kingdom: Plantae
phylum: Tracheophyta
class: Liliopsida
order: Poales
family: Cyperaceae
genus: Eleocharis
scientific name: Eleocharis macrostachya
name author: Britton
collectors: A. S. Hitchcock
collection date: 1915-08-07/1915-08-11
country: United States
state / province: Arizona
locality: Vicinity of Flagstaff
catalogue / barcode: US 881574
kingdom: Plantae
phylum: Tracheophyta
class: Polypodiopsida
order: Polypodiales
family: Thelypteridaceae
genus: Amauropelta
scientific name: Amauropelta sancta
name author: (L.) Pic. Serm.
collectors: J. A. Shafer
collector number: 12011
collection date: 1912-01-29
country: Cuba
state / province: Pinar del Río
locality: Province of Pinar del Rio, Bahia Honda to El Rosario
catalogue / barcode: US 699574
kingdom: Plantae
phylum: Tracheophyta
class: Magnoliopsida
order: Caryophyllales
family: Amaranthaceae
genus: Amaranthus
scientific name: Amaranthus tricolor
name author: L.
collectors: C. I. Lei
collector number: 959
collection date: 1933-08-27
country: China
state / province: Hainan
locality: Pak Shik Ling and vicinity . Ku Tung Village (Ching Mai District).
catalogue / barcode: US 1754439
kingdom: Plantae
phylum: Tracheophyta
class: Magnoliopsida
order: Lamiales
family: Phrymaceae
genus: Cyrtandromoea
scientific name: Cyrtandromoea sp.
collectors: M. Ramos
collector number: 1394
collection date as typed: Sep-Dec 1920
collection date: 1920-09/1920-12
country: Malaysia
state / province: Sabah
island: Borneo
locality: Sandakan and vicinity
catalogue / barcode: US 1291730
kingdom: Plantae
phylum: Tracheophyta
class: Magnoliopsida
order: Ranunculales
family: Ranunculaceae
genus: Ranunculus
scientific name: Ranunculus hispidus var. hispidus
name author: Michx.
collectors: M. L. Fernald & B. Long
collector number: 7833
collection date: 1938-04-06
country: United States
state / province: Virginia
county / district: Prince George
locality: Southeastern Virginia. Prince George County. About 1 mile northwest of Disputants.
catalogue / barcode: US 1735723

--------------------------------

▶ [TASK OBJECTIVE] Please count the lines in the items above that contain the word "catalogue", with case counting, and give only the number.

▶ [RESPONSE TO THIS TASK] 5